SET EXERCISE
Can you copy, word for word, the lines starting at the one that contains "family: Gentianaceae" and ending at the one that contains "order: Zingiberales", with both of those lines included?

[Extracted data entries]
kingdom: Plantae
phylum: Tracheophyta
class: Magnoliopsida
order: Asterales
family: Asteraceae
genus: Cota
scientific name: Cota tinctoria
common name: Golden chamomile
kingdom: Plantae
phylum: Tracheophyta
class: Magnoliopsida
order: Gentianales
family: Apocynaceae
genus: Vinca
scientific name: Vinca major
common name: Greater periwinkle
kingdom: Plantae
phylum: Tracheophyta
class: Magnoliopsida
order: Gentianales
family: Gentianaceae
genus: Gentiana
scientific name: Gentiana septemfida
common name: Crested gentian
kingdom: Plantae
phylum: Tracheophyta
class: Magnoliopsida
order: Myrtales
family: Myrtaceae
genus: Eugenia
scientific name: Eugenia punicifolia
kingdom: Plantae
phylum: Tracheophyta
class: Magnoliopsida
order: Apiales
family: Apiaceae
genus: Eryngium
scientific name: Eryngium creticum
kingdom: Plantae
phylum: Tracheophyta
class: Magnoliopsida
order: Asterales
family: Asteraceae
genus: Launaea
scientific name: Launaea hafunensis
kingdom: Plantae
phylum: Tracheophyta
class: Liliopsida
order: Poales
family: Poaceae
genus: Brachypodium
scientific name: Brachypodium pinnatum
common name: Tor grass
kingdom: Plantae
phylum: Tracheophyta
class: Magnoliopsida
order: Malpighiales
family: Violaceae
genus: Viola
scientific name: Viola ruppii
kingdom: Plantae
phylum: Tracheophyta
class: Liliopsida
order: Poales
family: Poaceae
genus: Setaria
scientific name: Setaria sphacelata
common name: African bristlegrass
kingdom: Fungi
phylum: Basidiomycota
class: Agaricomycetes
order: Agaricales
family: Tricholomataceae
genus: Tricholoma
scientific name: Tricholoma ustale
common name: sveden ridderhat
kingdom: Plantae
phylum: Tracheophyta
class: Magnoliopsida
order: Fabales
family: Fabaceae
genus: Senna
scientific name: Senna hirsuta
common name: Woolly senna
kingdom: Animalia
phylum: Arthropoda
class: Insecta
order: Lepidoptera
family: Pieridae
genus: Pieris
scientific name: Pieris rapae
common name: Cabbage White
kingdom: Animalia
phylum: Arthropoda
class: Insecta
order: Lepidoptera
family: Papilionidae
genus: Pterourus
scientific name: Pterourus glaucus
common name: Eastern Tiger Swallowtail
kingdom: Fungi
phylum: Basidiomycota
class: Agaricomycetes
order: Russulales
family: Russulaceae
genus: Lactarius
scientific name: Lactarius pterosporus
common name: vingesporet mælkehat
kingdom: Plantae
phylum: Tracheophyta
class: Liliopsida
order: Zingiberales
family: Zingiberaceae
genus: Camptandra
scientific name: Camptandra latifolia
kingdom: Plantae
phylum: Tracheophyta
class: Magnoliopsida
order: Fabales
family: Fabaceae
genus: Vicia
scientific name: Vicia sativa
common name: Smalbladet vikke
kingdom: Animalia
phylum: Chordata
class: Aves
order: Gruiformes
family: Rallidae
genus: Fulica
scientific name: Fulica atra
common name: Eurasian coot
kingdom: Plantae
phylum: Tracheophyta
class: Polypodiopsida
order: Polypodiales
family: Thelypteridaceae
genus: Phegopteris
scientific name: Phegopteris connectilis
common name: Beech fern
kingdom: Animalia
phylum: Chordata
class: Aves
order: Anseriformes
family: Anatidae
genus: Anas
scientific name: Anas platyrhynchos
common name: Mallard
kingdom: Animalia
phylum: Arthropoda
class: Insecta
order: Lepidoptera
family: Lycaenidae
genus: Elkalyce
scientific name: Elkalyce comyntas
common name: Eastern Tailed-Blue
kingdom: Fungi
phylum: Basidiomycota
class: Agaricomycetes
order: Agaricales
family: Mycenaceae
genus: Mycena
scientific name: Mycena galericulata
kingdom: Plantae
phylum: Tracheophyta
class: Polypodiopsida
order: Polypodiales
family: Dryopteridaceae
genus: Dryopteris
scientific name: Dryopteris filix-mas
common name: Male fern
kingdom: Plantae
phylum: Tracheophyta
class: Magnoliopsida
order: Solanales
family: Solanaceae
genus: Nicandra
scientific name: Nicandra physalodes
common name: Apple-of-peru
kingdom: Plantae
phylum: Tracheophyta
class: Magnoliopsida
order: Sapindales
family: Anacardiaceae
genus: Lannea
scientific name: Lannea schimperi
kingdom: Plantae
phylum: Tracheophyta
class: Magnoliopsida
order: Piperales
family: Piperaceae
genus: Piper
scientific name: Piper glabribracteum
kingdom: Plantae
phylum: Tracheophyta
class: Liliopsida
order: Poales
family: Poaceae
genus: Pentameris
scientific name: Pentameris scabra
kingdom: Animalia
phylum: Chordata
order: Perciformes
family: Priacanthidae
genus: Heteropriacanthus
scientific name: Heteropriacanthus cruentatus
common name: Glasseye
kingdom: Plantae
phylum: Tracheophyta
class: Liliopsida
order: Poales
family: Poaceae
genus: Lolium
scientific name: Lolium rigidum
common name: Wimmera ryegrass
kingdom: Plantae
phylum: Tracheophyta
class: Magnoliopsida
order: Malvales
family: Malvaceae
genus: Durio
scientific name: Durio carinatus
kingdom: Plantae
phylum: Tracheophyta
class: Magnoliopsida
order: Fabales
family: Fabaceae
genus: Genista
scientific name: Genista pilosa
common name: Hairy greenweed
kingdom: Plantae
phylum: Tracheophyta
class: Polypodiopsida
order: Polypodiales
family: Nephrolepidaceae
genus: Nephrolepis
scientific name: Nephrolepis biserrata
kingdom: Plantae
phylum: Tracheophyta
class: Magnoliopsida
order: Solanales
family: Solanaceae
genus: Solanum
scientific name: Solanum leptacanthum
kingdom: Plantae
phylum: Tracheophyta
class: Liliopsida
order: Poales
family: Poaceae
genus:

THE OUTPUT
family: Gentianaceae
genus: Gentiana
scientific name: Gentiana septemfida
common name: Crested gentian
kingdom: Plantae
phylum: Tracheophyta
class: Magnoliopsida
order: Myrtales
family: Myrtaceae
genus: Eugenia
scientific name: Eugenia punicifolia
kingdom: Plantae
phylum: Tracheophyta
class: Magnoliopsida
order: Apiales
family: Apiaceae
genus: Eryngium
scientific name: Eryngium creticum
kingdom: Plantae
phylum: Tracheophyta
class: Magnoliopsida
order: Asterales
family: Asteraceae
genus: Launaea
scientific name: Launaea hafunensis
kingdom: Plantae
phylum: Tracheophyta
class: Liliopsida
order: Poales
family: Poaceae
genus: Brachypodium
scientific name: Brachypodium pinnatum
common name: Tor grass
kingdom: Plantae
phylum: Tracheophyta
class: Magnoliopsida
order: Malpighiales
family: Violaceae
genus: Viola
scientific name: Viola ruppii
kingdom: Plantae
phylum: Tracheophyta
class: Liliopsida
order: Poales
family: Poaceae
genus: Setaria
scientific name: Setaria sphacelata
common name: African bristlegrass
kingdom: Fungi
phylum: Basidiomycota
class: Agaricomycetes
order: Agaricales
family: Tricholomataceae
genus: Tricholoma
scientific name: Tricholoma ustale
common name: sveden ridderhat
kingdom: Plantae
phylum: Tracheophyta
class: Magnoliopsida
order: Fabales
family: Fabaceae
genus: Senna
scientific name: Senna hirsuta
common name: Woolly senna
kingdom: Animalia
phylum: Arthropoda
class: Insecta
order: Lepidoptera
family: Pieridae
genus: Pieris
scientific name: Pieris rapae
common name: Cabbage White
kingdom: Animalia
phylum: Arthropoda
class: Insecta
order: Lepidoptera
family: Papilionidae
genus: Pterourus
scientific name: Pterourus glaucus
common name: Eastern Tiger Swallowtail
kingdom: Fungi
phylum: Basidiomycota
class: Agaricomycetes
order: Russulales
family: Russulaceae
genus: Lactarius
scientific name: Lactarius pterosporus
common name: vingesporet mælkehat
kingdom: Plantae
phylum: Tracheophyta
class: Liliopsida
order: Zingiberales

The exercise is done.